[the notes from the book were retrieved with kobogarden, with the purpose of aiding to create a map of the ideas the book left me. The full list of book highlights can be found here. Reading is still in progress.]
why this book
I had come across the author on the Mindscape podcast, and I was curious to delve further, with the expectation on possibly expanding my knowledge on the field of cognition and adjacent topics.
I haven't yet finished it, and currently stand somewhere at its midpoint. After the introducing chapters on what is educability and some other basic concepts, it springboards from the information processing perspective to superimpose our process of learning with processes from machine learning. It is a very computational-heavy perspective (an interesting one, too);
the definining characteristic of humanity
The mark of humanity is that a single individual can acquire the knowledge created by so many other individuals. It is this ability to absorb theories at scale, rather than the ability to contribute to their creation, that I identify as humanity’s most characteristic trait.
It starts by stating educability as a conceptual alternative to intelligence, as the latter is poorly defined (and consequently poorly measured); not only that, there is an argument for educability as the defining cognitive capability in our evolution, and what let us progress towards civilization (the author seems to have also coined the term civilization enabler.
educability can be modelled as information processing
To be able to build on the knowledge of our predecessors, we go farther — but since we are acting upon information, the author considers that the subject matter of educability is information processing: this perspective will bring us closer to Computer Science and adjacent notions of computability, even as far as to argue that just as the field of physics is concerned with describing and modeling the real-world, an analogous match can be made between the study of the brain and the field of information processing.
While the twentieth century saw unparalleled developments in the classical sciences, equally important and particularly in the work of Alan Turing in the 1930s, it saw the birth of the science of information processing.
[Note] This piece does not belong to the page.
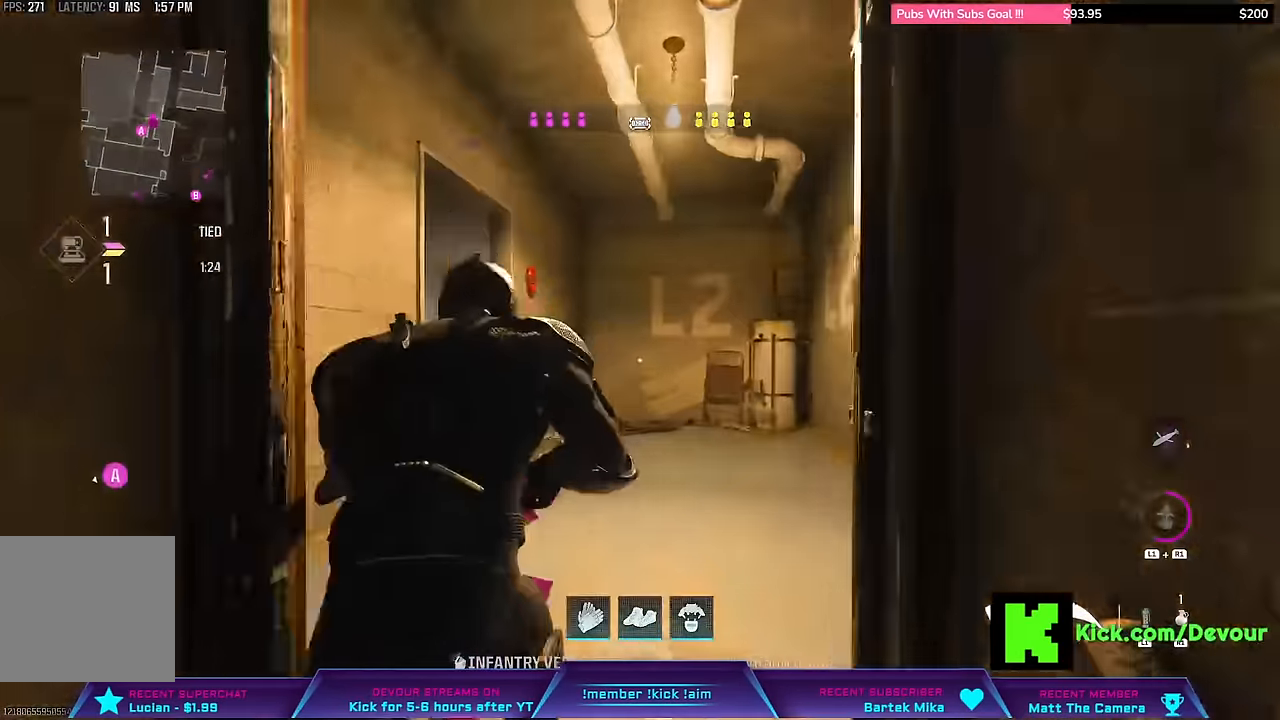
{"buttons": [], "left_stick": "up", "right_stick": "center", "events": []}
By that time, it was commonplace not to marvel that physical concepts that are not visible, such as energy or electric charge, could have useful meaning. The fact that the same held for notions of information processing and computation, terms that I shall use synonymously, was startling news. The import of this news was well understood by the early pioneers of computing, namely, Turing himself and John von Neumann. They sought immediately to use computation to study biological phenomena, such as the brain, cognition, and genetics. Each of these phenomena involves the transformation of information. Focusing on the information processing rather than the physical realization became a viable and necessary approach toward understanding these once a scientific approach to information processing had come into view. I, and many others, consider it self-evident that if we are to understand how the brain works, we will need to understand it in terms of information processing.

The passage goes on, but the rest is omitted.